Two weeks ago, when Gray was arrested on a Baltimore street, for reasons that remain murky, he was handcuffed and -- as captured on a cellphone video -- dragged and tossed into the back of the van. Inside, it was later reported, he was shackled after officers reported Gray became "irate." However, he was not buckled in for the ride -- a serious breach of regulations.

"We know he was not buckled in the transportation wagon as he should have been. No excuses for that, period," the Baltimore police commissioner Anthony Batts said. The commissioner also noted that the officers "failed to get him medical attention in a timely manner multiple times."

Incredibly, this has happened multiple times in Baltimore -- including a "rough ride " ten years ago that injured the spine and killed an arrestee named Dondi Johnson, as well as several multi-million-dollar civil judgments and settlements.

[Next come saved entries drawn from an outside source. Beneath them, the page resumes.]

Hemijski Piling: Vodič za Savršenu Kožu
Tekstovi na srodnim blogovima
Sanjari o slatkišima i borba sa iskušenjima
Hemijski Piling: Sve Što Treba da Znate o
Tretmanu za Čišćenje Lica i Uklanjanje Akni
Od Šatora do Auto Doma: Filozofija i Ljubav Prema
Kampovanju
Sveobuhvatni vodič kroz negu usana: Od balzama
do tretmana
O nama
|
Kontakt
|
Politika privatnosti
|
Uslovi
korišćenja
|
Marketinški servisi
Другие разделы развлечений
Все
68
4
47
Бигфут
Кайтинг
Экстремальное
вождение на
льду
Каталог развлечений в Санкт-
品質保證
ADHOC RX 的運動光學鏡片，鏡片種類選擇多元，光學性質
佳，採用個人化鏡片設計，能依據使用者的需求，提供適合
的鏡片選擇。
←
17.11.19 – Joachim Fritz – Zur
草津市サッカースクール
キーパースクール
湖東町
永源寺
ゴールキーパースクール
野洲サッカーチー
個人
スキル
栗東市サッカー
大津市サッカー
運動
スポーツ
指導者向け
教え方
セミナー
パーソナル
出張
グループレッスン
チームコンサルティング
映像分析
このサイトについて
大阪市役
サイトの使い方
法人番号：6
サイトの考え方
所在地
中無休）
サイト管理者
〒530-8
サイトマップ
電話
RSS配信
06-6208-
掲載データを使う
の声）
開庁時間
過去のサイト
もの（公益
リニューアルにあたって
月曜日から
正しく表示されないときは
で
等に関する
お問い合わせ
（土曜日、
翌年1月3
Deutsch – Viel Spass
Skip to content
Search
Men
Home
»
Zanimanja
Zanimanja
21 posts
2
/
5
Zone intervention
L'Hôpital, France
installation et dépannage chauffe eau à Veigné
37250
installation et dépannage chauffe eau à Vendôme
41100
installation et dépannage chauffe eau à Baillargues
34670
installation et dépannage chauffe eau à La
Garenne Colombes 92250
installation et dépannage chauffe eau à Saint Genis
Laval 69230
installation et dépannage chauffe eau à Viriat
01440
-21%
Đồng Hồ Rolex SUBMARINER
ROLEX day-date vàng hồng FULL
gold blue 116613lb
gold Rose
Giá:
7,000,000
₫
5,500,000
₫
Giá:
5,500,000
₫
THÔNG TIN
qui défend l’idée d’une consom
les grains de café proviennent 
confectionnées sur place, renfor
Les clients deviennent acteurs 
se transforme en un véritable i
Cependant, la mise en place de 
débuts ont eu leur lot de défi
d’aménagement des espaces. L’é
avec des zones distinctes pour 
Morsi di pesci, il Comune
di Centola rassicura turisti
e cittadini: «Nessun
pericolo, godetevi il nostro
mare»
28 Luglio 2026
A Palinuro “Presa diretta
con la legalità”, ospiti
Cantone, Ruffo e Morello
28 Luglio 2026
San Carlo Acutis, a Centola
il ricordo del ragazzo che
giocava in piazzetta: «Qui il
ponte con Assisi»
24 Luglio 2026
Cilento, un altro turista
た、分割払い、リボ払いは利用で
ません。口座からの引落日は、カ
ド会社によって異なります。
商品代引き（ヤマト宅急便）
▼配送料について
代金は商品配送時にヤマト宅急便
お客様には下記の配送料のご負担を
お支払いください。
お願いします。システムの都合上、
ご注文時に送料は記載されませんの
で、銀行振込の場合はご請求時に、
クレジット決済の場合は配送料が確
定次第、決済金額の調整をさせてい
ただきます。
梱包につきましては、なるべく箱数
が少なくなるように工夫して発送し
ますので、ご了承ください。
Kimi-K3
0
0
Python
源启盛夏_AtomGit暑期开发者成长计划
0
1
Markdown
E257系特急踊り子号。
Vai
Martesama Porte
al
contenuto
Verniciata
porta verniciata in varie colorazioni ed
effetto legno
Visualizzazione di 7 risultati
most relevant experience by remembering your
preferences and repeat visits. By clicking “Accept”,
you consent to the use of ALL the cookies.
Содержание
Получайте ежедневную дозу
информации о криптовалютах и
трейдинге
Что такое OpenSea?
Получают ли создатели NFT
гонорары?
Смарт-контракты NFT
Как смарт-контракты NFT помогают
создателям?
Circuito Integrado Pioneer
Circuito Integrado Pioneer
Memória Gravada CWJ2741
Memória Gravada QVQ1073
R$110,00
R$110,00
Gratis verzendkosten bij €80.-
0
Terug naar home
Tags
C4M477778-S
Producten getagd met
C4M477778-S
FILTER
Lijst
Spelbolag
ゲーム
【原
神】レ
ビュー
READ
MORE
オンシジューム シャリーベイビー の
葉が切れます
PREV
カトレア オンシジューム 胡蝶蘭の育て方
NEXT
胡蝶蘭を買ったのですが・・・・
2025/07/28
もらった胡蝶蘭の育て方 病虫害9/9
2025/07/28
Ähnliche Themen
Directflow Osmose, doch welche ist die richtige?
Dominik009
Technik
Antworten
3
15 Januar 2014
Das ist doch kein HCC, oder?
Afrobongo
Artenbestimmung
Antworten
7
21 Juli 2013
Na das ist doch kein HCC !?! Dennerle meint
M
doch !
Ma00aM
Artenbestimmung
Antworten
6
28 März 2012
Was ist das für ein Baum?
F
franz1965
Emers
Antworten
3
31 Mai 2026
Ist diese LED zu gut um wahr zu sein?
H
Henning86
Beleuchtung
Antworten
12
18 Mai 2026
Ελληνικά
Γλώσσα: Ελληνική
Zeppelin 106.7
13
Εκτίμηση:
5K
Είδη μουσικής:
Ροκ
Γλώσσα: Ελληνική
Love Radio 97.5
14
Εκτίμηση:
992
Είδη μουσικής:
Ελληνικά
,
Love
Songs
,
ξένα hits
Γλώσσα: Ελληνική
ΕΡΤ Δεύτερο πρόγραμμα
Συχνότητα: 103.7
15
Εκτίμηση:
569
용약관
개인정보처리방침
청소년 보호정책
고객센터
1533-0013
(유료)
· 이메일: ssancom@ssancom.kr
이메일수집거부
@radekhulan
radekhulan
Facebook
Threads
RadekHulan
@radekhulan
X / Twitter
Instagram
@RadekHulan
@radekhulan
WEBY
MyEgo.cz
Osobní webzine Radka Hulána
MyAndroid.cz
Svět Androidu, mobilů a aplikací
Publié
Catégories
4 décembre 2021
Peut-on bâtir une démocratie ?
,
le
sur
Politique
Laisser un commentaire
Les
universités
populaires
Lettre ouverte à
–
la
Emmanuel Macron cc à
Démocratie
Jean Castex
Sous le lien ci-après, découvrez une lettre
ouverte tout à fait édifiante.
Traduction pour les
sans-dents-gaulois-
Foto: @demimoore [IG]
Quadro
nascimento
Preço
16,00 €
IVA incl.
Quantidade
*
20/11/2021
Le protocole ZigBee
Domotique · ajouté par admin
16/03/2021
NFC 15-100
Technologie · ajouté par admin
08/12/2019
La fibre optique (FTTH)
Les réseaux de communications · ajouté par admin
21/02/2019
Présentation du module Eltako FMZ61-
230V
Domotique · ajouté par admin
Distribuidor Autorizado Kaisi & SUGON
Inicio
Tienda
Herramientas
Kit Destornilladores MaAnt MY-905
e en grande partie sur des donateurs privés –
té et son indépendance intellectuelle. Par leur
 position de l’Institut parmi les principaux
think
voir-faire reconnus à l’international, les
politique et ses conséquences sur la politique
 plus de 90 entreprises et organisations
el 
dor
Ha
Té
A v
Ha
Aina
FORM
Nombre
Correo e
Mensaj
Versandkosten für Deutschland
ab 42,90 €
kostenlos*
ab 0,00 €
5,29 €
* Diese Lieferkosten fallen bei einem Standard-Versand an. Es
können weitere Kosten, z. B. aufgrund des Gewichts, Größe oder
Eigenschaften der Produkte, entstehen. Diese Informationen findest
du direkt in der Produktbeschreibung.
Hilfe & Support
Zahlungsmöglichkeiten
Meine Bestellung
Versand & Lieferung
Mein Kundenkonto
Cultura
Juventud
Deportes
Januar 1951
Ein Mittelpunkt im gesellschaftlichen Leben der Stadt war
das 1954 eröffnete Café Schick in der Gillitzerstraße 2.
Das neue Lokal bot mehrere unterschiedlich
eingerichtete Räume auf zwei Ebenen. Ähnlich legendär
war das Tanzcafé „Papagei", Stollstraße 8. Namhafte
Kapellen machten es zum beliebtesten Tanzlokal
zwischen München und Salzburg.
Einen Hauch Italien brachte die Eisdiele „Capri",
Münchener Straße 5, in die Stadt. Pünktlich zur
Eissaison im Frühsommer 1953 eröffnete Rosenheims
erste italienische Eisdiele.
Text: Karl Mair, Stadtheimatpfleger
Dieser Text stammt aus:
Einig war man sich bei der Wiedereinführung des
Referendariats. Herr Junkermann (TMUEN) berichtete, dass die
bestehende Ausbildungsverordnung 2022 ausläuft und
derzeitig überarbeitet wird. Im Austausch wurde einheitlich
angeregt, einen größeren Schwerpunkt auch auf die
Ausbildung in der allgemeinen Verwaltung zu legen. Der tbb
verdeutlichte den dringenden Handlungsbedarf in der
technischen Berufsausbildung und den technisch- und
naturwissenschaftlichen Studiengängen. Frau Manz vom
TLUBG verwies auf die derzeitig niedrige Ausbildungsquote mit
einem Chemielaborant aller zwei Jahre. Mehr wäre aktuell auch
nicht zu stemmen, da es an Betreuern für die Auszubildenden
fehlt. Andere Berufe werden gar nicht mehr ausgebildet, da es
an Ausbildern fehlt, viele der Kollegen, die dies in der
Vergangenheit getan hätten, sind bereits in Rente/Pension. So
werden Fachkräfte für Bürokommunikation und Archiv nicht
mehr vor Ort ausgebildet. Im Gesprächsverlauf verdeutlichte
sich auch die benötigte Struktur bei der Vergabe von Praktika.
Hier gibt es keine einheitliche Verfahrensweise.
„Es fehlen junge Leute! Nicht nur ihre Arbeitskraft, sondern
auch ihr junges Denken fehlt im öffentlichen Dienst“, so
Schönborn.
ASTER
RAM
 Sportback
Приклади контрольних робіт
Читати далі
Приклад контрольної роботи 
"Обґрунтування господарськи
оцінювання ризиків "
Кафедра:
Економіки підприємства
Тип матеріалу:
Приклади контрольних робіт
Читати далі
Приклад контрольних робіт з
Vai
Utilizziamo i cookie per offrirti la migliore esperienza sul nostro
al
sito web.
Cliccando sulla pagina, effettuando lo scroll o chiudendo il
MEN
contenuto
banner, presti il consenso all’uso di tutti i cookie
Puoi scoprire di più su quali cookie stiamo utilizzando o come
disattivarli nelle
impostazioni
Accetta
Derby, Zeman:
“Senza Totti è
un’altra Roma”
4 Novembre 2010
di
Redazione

Ditto in Philadelphia. In 2001, the Inquirer documented 20 cases of arrestees who were injured during apparent "nickel rides" that critics said provided cops with a "hands free" methold to dole out street justice -- including three who suffered spinal cord injuries, two of them permanent paralyzed. The then-police commissioner John Timoney pulled many of the vans off the road and installed seat belts to make sure injuries didn't happen, either on purpose or by accident.

But the injuries kept coming. In 2001, a man named James McKenna was arrested outside a Philadelphia bar and put unrestrained in the back of a van, then slammed into the vehicle walls again and again until he finally broke his neck. Police initially claimed that McKenna banged his own head against the bars of his jail cell, but the city settled his claim for $490,000.

It doesn't have to be this way. Since the killing of Michael Brown in Ferguson last August, much of the conversation about policing in America has focused on two things: 1) whether there's justice is possible in the matter of officers killing unarmed black men and b) whether America's high rate of killings by police is largely reflective of racial prejudice, which would make it quite difficult to solve.

But there are many things we can do, right now, that would reduce the number of deaths in police company. Other cities -- such as Chicago and Los Angeles -- simply switched to using cruisers to transport suspects, instead of vans, eliminating this issue altogether. Likewise, the rise of cellphone videos of suspect deaths has raised another uncomfortable question: Why aren't cops giving more immediate medical attention to these suspects in distress?

Tonight, as I write this, the streets of Baltimore are erupting in anger and in violence. It is a heartbreaking, infuriating thing to watch. But one of the most frustrating things is this: The idea that all of this could have been avoided with a seat belt.